BEGIN GIVEN INFORMATION
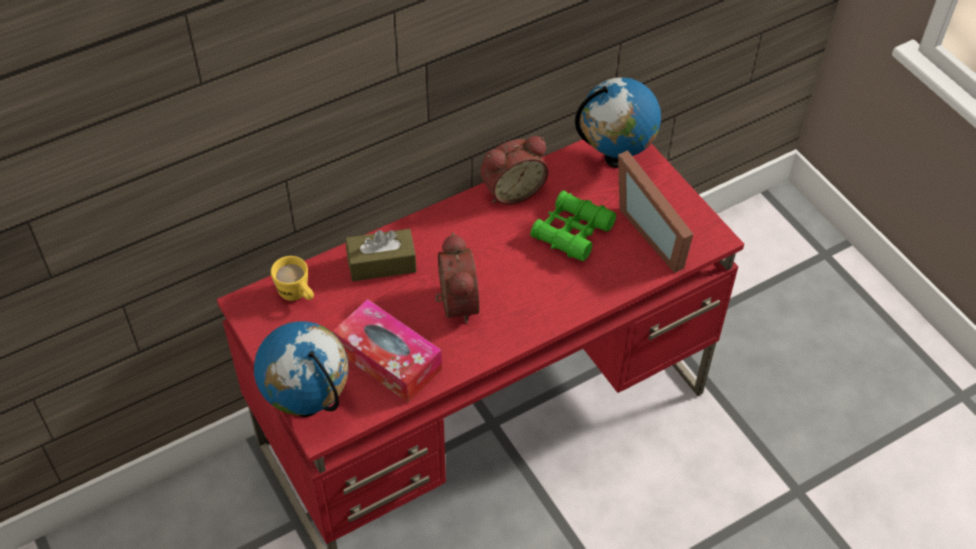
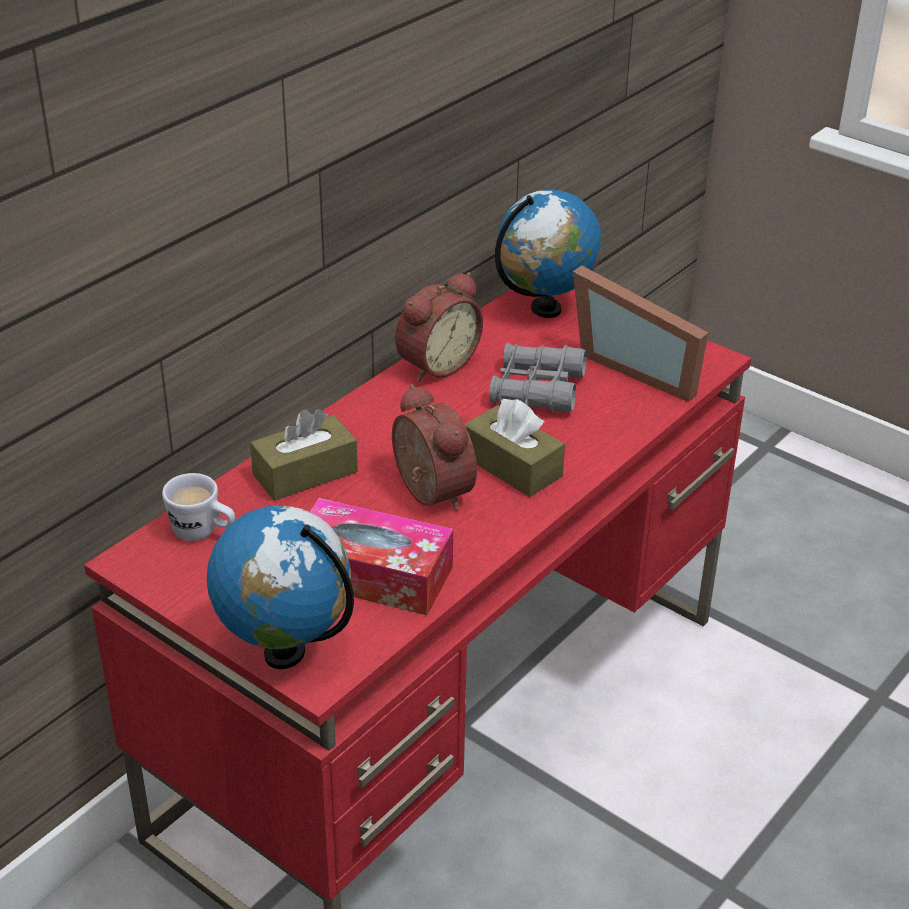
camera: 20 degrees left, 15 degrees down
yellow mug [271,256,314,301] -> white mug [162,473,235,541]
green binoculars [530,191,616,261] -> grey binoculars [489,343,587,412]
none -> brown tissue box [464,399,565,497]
END GIVEN INFORMATION
PROBLEM TO WORK ON >> Repeat, exactly and only, the lines above from the one containing "yellow mug [271,256,314,301]" through the end of the material.

ANSWER FOR THIS EXERCISE >>
yellow mug [271,256,314,301] -> white mug [162,473,235,541]
green binoculars [530,191,616,261] -> grey binoculars [489,343,587,412]
none -> brown tissue box [464,399,565,497]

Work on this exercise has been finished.